January 12, 2025 - 4:00pm

All over the globe, in neglected cemeteries, lie Anglican missionaries who left behind home and hearth and family to take the Christian Gospel to distant parts of the world. To borrow the poet Rupert Brooke’s immortal words, there are many corners of many foreign fields that are forever the Church of England. These efforts were at their height in the 19th century, when the expansion of the European empires opened up new possibilities for evangelists.

Such is the root of the Anglican Communion, by some measures the world’s third-largest Christian denomination, originally formed more than 150 years ago. There have always been tensions and disagreements, but two particular transformations — the dissolution of the British Empire, and the rapid spread of liberal moral views in Western churches — have gradually undermined the traditional view that the Archbishop of Canterbury was in some sense the head of the Communion, primus inter pares.

Now it seems that this loss of confidence in Canterbury as the focal point for Anglican unity may be formalised in new plans for the leadership of the Communion. The Times reports that in future the role of head of the Communion may be shared, on a rotating basis, similar to the presidency of the European Council which cycles between EU members.

This kind of development has been on the cards for a very long time. Disagreements over sex, marriage, gender and — to a lesser extent — women’s ordination have laid bare deep and irreconcilable differences between and within various national churches. The Anglican churches of the old “white dominions” of Canada, New Zealand and Australia, as well as America’s Episcopal Church (TEC), have largely yielded, in practice if not in formal doctrine, to the dogmas of social liberalism.

In other nations — those in which a majority of all practising Anglicans live — there has been no such adjustment to post-Sixties norms, and attempts by Anglicans from the developed world to export liberal theology have been regarded, not always unjustly, as a new form of imperialism. Coincidentally or not, these countries tend to have very well-attended churches. It is an over-simplification to say that Western churches have most of the money and the implicit expectation that they get to set the agenda, while the Global South has the vitality, the numbers, and the doctrinal rigour, but it is, as they say, directionally correct.

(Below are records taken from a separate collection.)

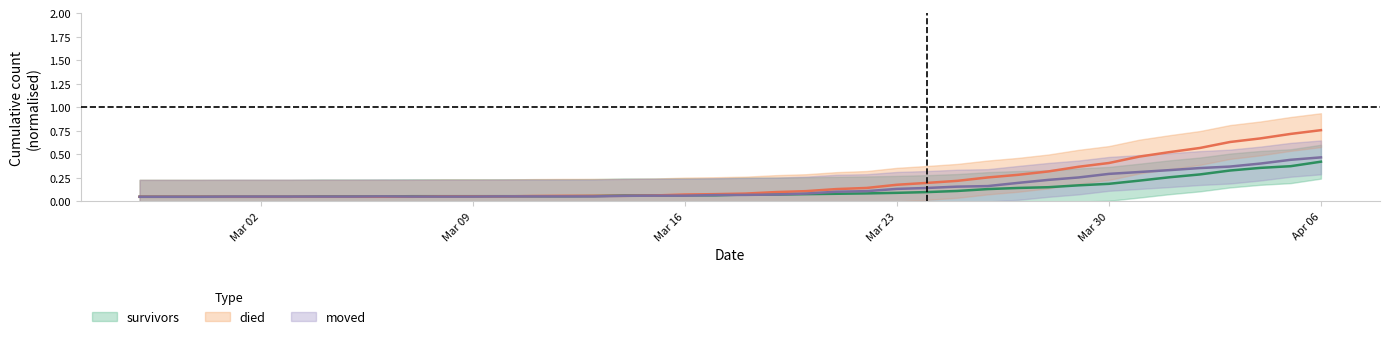

List the series in order of their peak value, lowest first.

survivors, moved, died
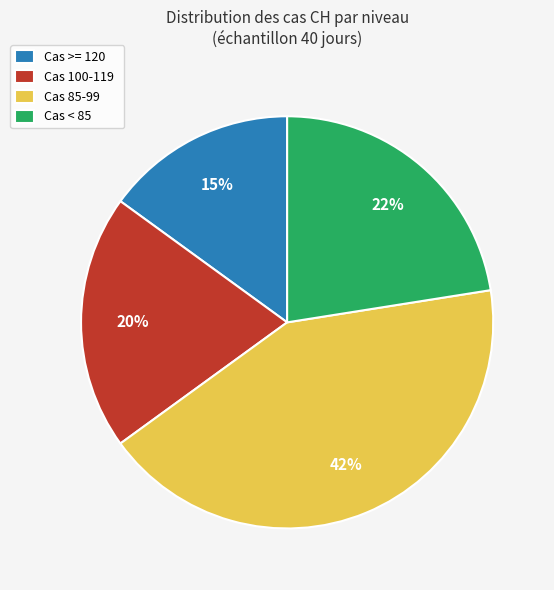

Is Cas >= 120 the majority of the pie?

No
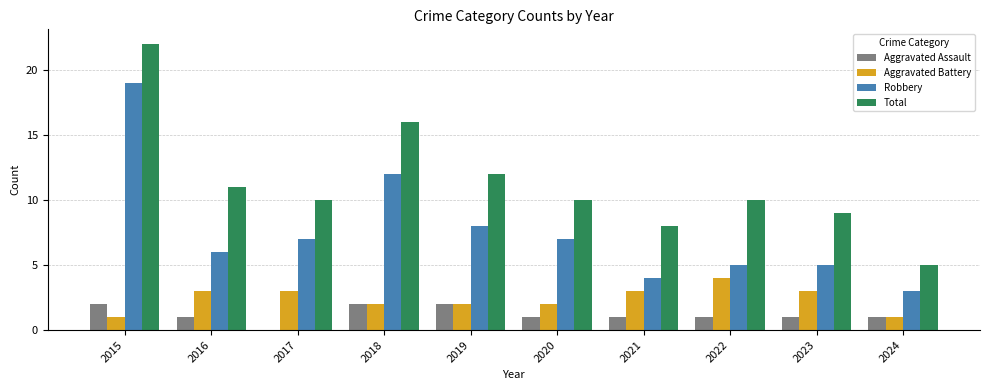

What is the highest value of the Total series?

22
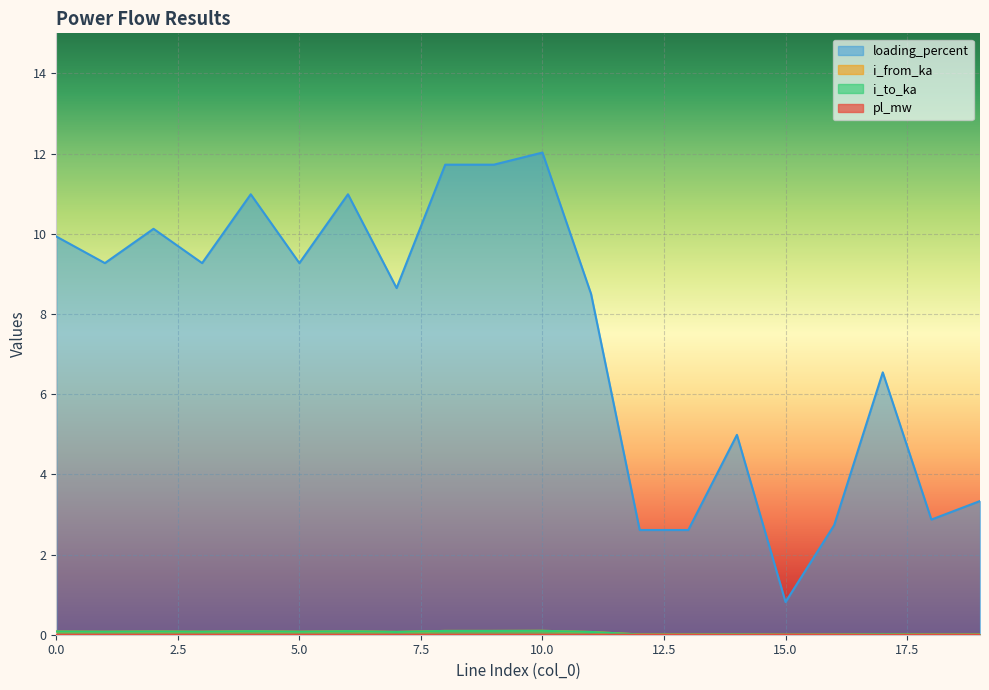

Where is the first local maximum for i_to_ka?

2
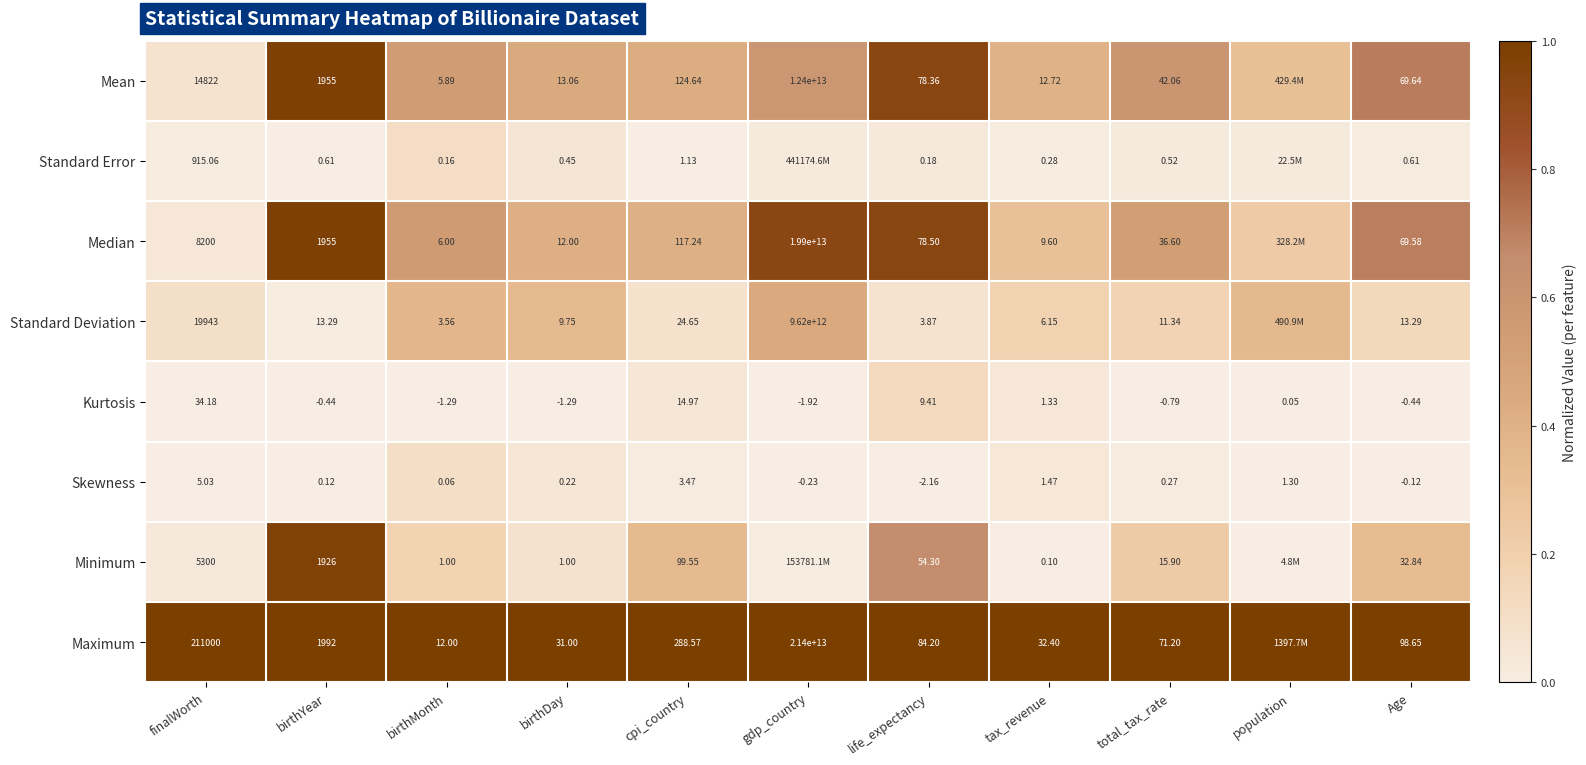

Is the value of Mean at Age greater than the value of Maximum at finalWorth?

No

There are already well-established dissenting blocs within the Communion, such as the Global Fellowship of Confessing Anglicans (GAFCON) and the Global South Fellowship of Anglican Churches (GSFA), who have both declared themselves opposed to the revisionism coming from the English-speaking world. Individual churches that have fully broken away from the Communion have also aligned themselves with such groups. In 2023, 10 Anglican archbishops declared themselves to be in “impaired communion” with the Church of England after the authorisation of blessings for same-sex relationships.

If this proposal is adopted, then, it is more a case of bowing to the inevitable and recognising implacable facts on the ground, than a bold new experiment. The era of British cultural dominance within the Anglican world has long passed. With the Empire a fading memory, believers around the world are no longer willing to be ordered around by bishops from countries where observance is in sharp decline, and who have lost their confidence in the Christian moral order.


Niall Gooch is a public sector worker and occasional writer who lives in Kent.